I'm reading…what?  Oh…Thinking Fast and Slow by Daniel Kahneman.  Recommended to me by a former pupil.  Actually kind of a funny story.  I'd been tutoring, on and off, the son of my boss.  When we started he was in 7th grade, and my boss basically just wanted someone to come hang out with him once a week and act as a sort of intellectual big brother.  We had some kind of purported weekly work--help him with math, I think--but he never actually had any math so we ended up just talking a lot.  Then I told his mother I thought it would be useful if I just gave him a bunch of stuff I thought would be useful for him to learn--maps of the world, world capitals, timelines of history--because his school, while good, wasn't challenging him enough.  So we would spend half of each session going over his 'assignments' from me--I'd have him fill out maps, or make him explain the history of the Reformation--and then for the second half of every hour (we'd only meet for an hour) we'd play Civilization together. (Which I justified to his mother--accurately in fact--in terms of how educational it was.)

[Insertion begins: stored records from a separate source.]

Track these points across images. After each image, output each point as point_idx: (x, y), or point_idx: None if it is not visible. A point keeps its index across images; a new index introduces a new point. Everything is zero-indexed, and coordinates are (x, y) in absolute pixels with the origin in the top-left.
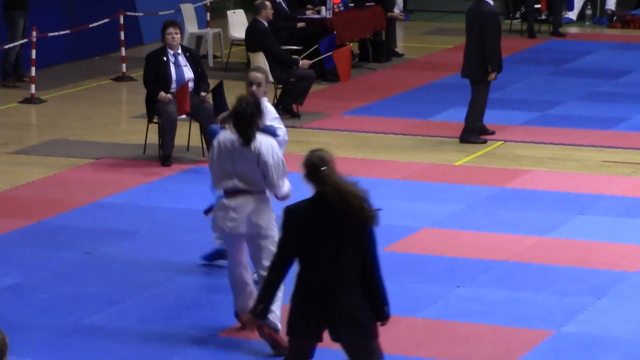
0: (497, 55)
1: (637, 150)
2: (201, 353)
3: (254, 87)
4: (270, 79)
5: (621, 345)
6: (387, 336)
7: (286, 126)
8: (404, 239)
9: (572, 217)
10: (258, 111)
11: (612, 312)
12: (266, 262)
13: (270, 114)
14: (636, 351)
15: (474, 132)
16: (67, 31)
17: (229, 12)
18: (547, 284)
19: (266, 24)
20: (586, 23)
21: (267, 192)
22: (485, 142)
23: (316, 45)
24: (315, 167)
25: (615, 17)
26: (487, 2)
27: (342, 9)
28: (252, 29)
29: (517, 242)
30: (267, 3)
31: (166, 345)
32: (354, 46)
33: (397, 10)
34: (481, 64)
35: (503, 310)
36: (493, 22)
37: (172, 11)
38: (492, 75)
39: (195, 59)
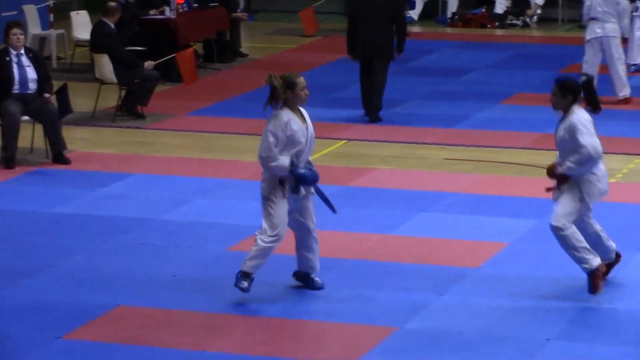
0: None
1: (478, 148)
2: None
3: (306, 91)
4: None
5: (463, 340)
6: (232, 336)
7: (130, 127)
8: (248, 238)
9: (415, 215)
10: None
11: (454, 308)
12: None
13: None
14: (478, 346)
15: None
16: None
17: (73, 14)
18: (391, 281)
19: (112, 26)
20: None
21: None
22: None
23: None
24: None
25: (456, 16)
26: None
27: (185, 9)
28: (98, 30)
29: (362, 240)
30: (119, 7)
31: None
32: (198, 47)
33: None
34: (392, 45)
35: (347, 308)
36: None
37: (15, 12)
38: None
39: (38, 59)
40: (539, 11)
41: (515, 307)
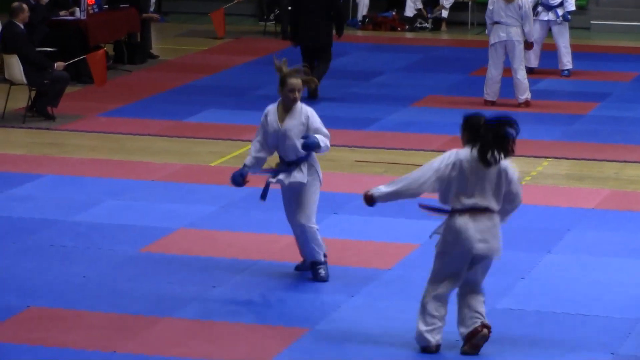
0: None
1: (388, 150)
2: None
3: (297, 94)
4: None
5: (373, 340)
6: (143, 337)
7: (40, 128)
8: (160, 240)
9: (326, 216)
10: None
11: (364, 309)
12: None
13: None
14: (388, 346)
15: None
16: None
17: None
18: (302, 282)
19: (22, 27)
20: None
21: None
22: None
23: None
24: None
25: (367, 19)
26: None
27: (96, 10)
28: (8, 31)
29: (273, 242)
30: (25, 6)
31: None
32: (109, 48)
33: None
34: (331, 29)
35: (259, 309)
36: None
37: None
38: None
39: None
40: (445, 13)
41: None
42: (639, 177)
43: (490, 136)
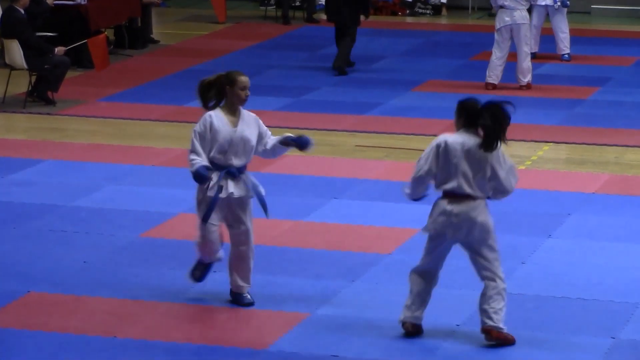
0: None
1: (389, 135)
2: None
3: (248, 92)
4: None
5: (374, 326)
6: (144, 322)
7: (41, 113)
8: (160, 225)
9: (326, 201)
10: None
11: (365, 294)
12: None
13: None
14: (388, 331)
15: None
16: None
17: None
18: (302, 267)
19: (22, 12)
20: None
21: None
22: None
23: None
24: None
25: None
26: None
27: None
28: (8, 15)
29: (273, 227)
30: None
31: None
32: (109, 33)
33: None
34: (359, 10)
35: (259, 294)
36: None
37: None
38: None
39: None
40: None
41: None
42: None
43: (492, 121)
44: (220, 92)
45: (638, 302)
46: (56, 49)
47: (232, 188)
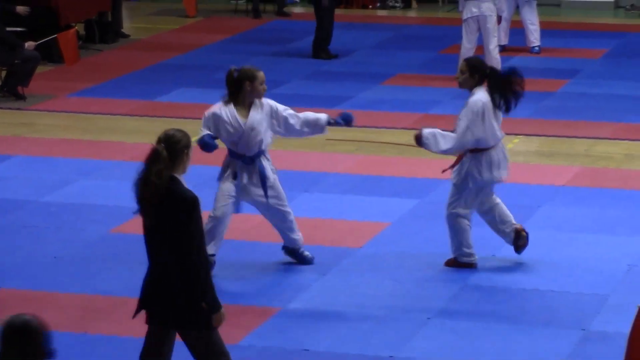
0: None
1: (360, 129)
2: None
3: (265, 86)
4: None
5: (345, 319)
6: (115, 317)
7: (11, 108)
8: (131, 220)
9: (297, 195)
10: None
11: (336, 288)
12: None
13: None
14: (359, 324)
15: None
16: None
17: None
18: (273, 261)
19: None
20: None
21: None
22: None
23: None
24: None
25: None
26: None
27: None
28: None
29: (244, 221)
30: None
31: None
32: (80, 27)
33: None
34: None
35: (229, 288)
36: None
37: None
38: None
39: None
40: None
41: (397, 287)
42: (609, 154)
43: (507, 85)
44: (239, 87)
45: (608, 294)
46: (26, 44)
47: (245, 180)
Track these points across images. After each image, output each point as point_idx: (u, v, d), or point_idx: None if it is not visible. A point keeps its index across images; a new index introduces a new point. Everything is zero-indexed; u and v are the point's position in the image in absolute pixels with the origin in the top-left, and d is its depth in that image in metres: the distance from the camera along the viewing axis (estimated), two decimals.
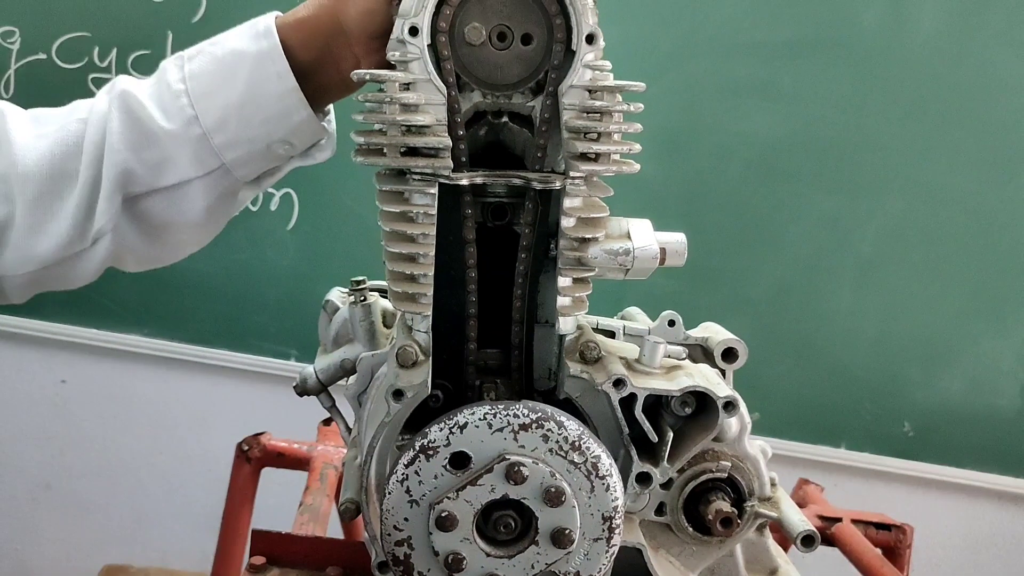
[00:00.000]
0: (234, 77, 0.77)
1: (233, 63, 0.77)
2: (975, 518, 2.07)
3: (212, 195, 0.81)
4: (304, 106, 0.77)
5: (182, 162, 0.78)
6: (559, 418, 0.61)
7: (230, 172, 0.80)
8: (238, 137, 0.78)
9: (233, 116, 0.77)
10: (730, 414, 0.67)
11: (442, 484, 0.61)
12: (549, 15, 0.65)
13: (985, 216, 1.89)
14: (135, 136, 0.78)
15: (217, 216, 0.84)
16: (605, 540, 0.63)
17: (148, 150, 0.78)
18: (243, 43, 0.77)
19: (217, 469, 1.55)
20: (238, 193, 0.84)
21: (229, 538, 1.38)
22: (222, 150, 0.78)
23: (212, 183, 0.80)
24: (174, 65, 0.79)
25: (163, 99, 0.78)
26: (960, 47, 1.83)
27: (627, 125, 0.65)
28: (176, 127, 0.77)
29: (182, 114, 0.77)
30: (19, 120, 0.81)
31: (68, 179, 0.79)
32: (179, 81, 0.77)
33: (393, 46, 0.66)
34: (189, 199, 0.80)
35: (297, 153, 0.82)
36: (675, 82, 1.86)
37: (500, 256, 0.71)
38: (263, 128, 0.78)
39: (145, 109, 0.77)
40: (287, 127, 0.78)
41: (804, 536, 0.70)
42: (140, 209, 0.81)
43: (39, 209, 0.79)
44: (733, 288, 1.94)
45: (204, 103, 0.77)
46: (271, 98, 0.77)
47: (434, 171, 0.64)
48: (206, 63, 0.78)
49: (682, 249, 0.68)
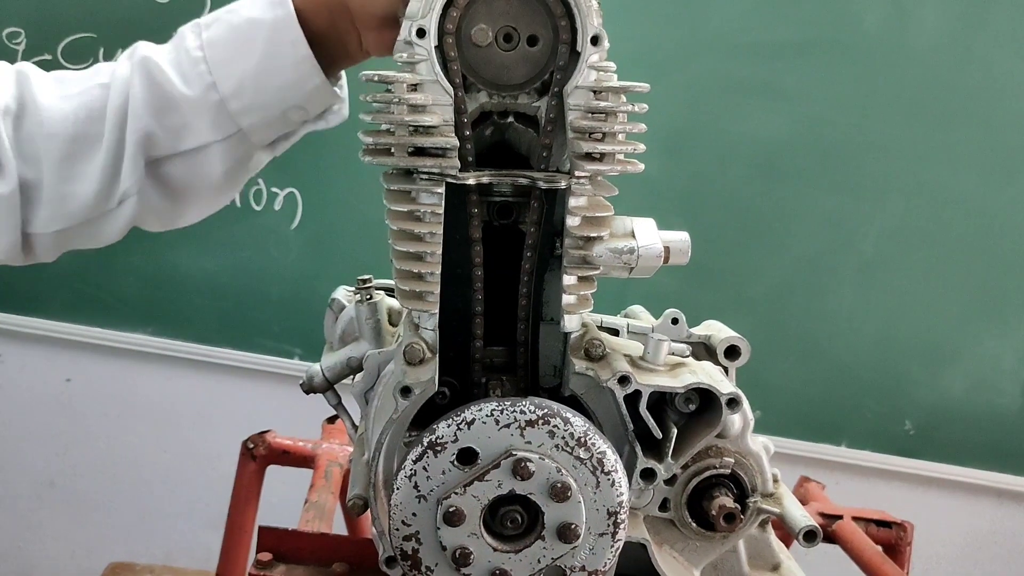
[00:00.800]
0: (250, 45, 0.80)
1: (249, 31, 0.80)
2: (976, 516, 2.08)
3: (229, 159, 0.84)
4: (318, 73, 0.80)
5: (201, 127, 0.81)
6: (565, 414, 0.62)
7: (246, 137, 0.83)
8: (254, 103, 0.81)
9: (249, 83, 0.80)
10: (733, 411, 0.67)
11: (450, 480, 0.62)
12: (554, 17, 0.66)
13: (987, 216, 1.90)
14: (156, 101, 0.80)
15: (234, 179, 0.87)
16: (610, 535, 0.64)
17: (169, 115, 0.81)
18: (258, 11, 0.80)
19: (221, 467, 1.56)
20: (254, 157, 0.87)
21: (234, 535, 1.38)
22: (238, 116, 0.81)
23: (229, 148, 0.83)
24: (191, 32, 0.81)
25: (182, 65, 0.80)
26: (962, 48, 1.84)
27: (631, 125, 0.66)
28: (195, 93, 0.80)
29: (201, 80, 0.80)
30: (43, 82, 0.83)
31: (93, 142, 0.81)
32: (197, 48, 0.80)
33: (400, 48, 0.67)
34: (208, 163, 0.83)
35: (311, 118, 0.85)
36: (677, 82, 1.86)
37: (505, 254, 0.71)
38: (278, 95, 0.81)
39: (165, 75, 0.80)
40: (301, 93, 0.81)
41: (806, 531, 0.70)
42: (162, 172, 0.84)
43: (66, 170, 0.82)
44: (735, 287, 1.94)
45: (221, 70, 0.80)
46: (286, 65, 0.80)
47: (441, 171, 0.64)
48: (223, 31, 0.80)
49: (686, 248, 0.69)
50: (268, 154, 0.89)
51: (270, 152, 0.89)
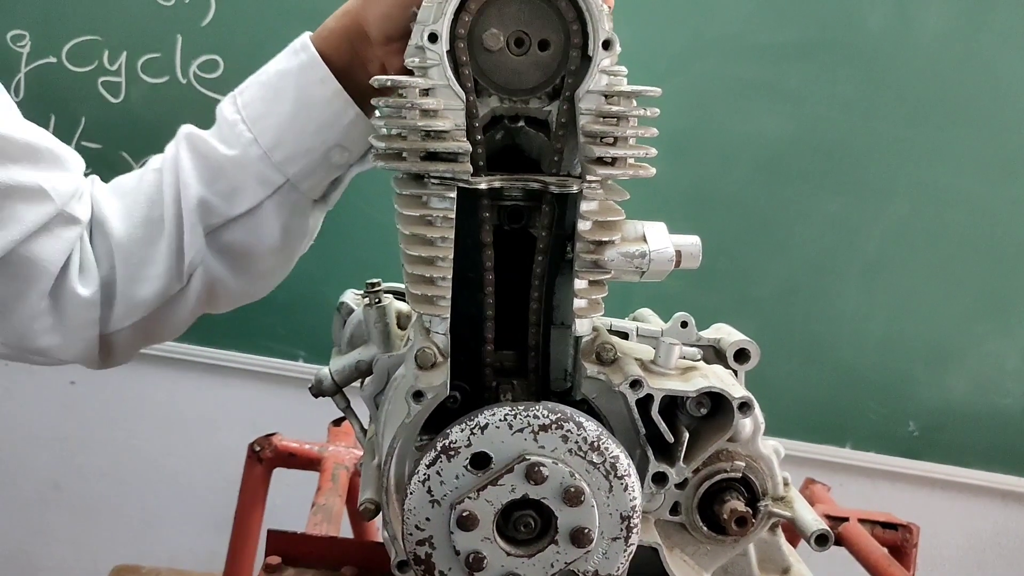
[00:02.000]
0: (282, 95, 0.81)
1: (279, 82, 0.82)
2: (980, 517, 2.08)
3: (284, 214, 0.85)
4: (351, 105, 0.81)
5: (250, 185, 0.83)
6: (578, 419, 0.62)
7: (296, 187, 0.84)
8: (296, 150, 0.82)
9: (287, 131, 0.81)
10: (745, 415, 0.67)
11: (463, 484, 0.62)
12: (566, 21, 0.66)
13: (991, 217, 1.90)
14: (204, 170, 0.83)
15: (293, 238, 0.88)
16: (623, 539, 0.64)
17: (218, 181, 0.83)
18: (284, 63, 0.82)
19: (226, 469, 1.56)
20: (308, 212, 0.88)
21: (241, 538, 1.39)
22: (283, 165, 0.82)
23: (281, 201, 0.84)
24: (228, 102, 0.84)
25: (223, 132, 0.83)
26: (966, 49, 1.84)
27: (643, 129, 0.66)
28: (237, 152, 0.82)
29: (241, 139, 0.82)
30: (102, 186, 0.87)
31: (156, 225, 0.84)
32: (234, 112, 0.82)
33: (412, 52, 0.67)
34: (264, 223, 0.85)
35: (355, 159, 0.86)
36: (682, 83, 1.86)
37: (516, 259, 0.71)
38: (318, 137, 0.82)
39: (208, 143, 0.82)
40: (339, 130, 0.82)
41: (818, 535, 0.70)
42: (223, 242, 0.85)
43: (135, 258, 0.84)
44: (740, 288, 1.94)
45: (259, 125, 0.81)
46: (319, 105, 0.81)
47: (453, 175, 0.64)
48: (255, 91, 0.83)
49: (697, 252, 0.69)
50: (322, 208, 0.90)
51: (324, 206, 0.89)
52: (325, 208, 0.90)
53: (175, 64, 1.86)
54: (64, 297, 0.82)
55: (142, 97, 1.88)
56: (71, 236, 0.81)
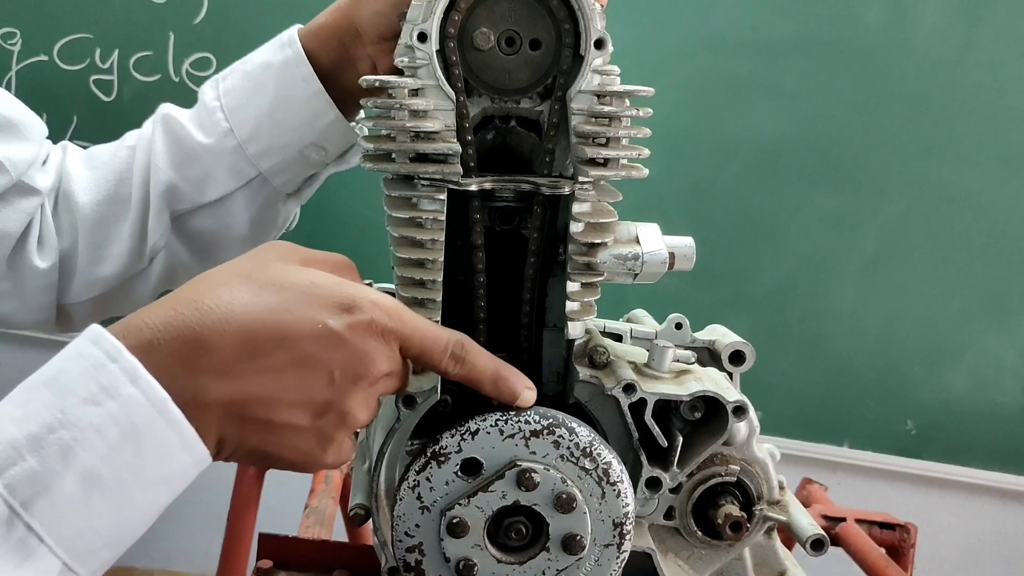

Anyway… that was our first segment of time, and it lasted about three months.  Then he got busy with school, and I got busy with my burgeoning salmon-farming business, and we stopped meeting.  Then last year, she hired me again to help improve his essay writing--again, the school wasn't really giving him enough feedback (his teacher just gave him an A on all his assignments, seemingly without reading them).  So we read some eight-grade books together and wrote essays on them (Lord of the Flies, To Kill A Mockingbird).  And that was fun.  He's a very smart kid and generally we'd have interesting conversations about whatever.  Like, he would suddenly remark that he'd seen a special last night about the way the Chinese effected dynastic successions or something, and did I know that in China there was no tradition of philosophy, as such, because all the philosophers gravitated towards writing poetry. (Or something).  And then I'd respond in some way and we'd, you know, engage.  And I bought him a bunch of books to read, too.

Anyway… where was I?  Right, so that was last year.  But then this fall, his mom emails me and says that (NAME OF SON) has been asking about me, and now that he's in high school he doesn't really have time for tutoring--or need--but did I maybe want to think about having dinner with him one night, so we could talk?  Because she thinks he still needs intellectual mentoring, and what-not.  (I should have said that the father and mother have been going through an amicable divorce though all of this, but that he's not around as much).

So anyway, last month we went to dinner and chatted.  And it was interesting on many levels, though not maybe the most enjoyable dinner I've ever had (he talked a lot about video games--which he doesn't actually play, but which he does watch other people play on YouTube.  A lot.  Which seems odd to me.)

Anyway, long story short: he recommended the book, the Kahneman book.  And I'm reading it.  And though I feel a lot of it is sort of common sensical, and though I've already read so many reviews or essays about the book that at least 40% of it seems old hat by now, I'm still enjoying it.